What the task requires
Go through the data below. List every line that holds the word "time".

Dataset content
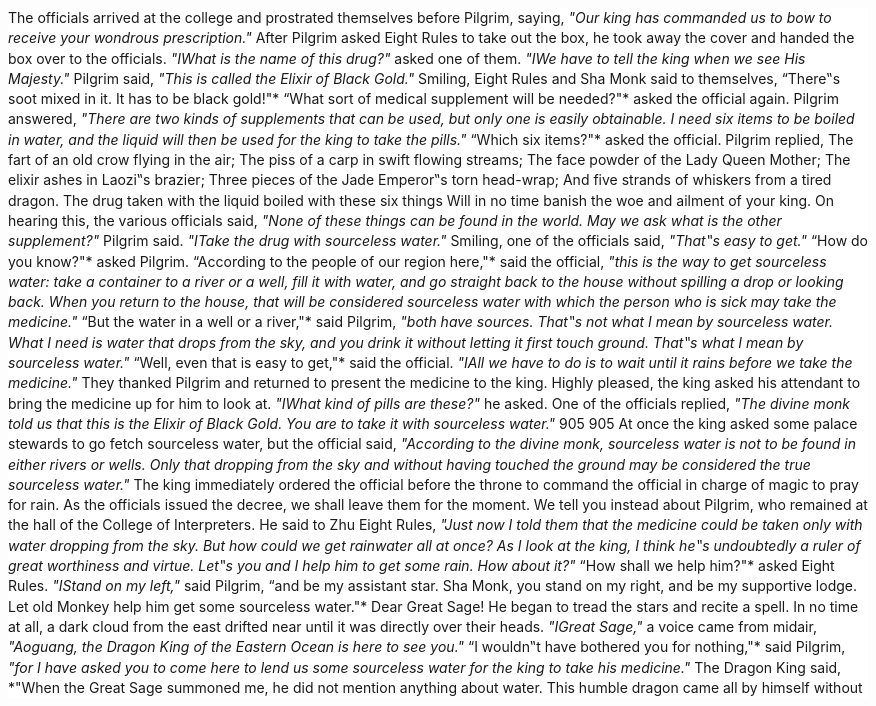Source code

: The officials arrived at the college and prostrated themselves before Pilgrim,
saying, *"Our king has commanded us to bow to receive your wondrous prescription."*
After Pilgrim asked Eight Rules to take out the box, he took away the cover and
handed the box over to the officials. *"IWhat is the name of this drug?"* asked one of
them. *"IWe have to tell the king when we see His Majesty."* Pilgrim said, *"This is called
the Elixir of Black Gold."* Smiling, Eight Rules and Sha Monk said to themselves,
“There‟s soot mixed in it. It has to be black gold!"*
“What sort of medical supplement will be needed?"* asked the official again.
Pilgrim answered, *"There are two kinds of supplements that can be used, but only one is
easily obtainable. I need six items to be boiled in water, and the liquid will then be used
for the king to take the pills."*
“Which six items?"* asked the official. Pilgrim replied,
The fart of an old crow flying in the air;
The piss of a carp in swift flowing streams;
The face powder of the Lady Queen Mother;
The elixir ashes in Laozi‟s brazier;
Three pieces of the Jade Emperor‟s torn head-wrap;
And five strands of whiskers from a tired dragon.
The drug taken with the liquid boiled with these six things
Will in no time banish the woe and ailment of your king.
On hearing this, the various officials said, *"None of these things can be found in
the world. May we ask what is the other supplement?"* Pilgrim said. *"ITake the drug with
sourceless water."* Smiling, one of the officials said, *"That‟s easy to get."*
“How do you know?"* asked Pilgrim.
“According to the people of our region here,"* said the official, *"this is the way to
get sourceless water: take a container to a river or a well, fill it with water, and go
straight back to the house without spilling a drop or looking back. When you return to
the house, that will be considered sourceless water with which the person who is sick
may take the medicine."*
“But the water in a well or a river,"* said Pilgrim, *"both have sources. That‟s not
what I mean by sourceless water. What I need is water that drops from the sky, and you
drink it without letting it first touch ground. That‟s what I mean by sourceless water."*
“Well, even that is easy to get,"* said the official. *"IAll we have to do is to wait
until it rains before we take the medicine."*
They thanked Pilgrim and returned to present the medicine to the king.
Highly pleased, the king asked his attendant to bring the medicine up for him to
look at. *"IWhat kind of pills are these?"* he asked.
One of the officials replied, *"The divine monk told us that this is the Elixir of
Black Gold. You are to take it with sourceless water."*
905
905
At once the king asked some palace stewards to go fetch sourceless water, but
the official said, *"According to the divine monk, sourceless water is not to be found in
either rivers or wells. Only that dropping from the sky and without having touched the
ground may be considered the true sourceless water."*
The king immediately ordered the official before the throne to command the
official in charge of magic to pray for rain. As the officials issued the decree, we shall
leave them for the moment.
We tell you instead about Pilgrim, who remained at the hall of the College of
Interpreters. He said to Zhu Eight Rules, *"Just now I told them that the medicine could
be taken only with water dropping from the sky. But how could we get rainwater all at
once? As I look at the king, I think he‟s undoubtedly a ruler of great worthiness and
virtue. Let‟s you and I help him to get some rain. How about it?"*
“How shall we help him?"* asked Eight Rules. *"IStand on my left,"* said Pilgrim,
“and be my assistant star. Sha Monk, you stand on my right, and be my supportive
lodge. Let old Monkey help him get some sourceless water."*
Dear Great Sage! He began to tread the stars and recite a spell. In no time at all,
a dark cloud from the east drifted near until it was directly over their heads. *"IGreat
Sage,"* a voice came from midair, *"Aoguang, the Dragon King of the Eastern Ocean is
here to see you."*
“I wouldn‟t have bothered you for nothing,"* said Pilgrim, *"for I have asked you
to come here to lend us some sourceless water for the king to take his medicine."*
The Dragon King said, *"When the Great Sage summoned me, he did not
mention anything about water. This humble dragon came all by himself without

Answer section
Will in no time banish the woe and ailment of your king.
Dear Great Sage! He began to tread the stars and recite a spell. In no time at all,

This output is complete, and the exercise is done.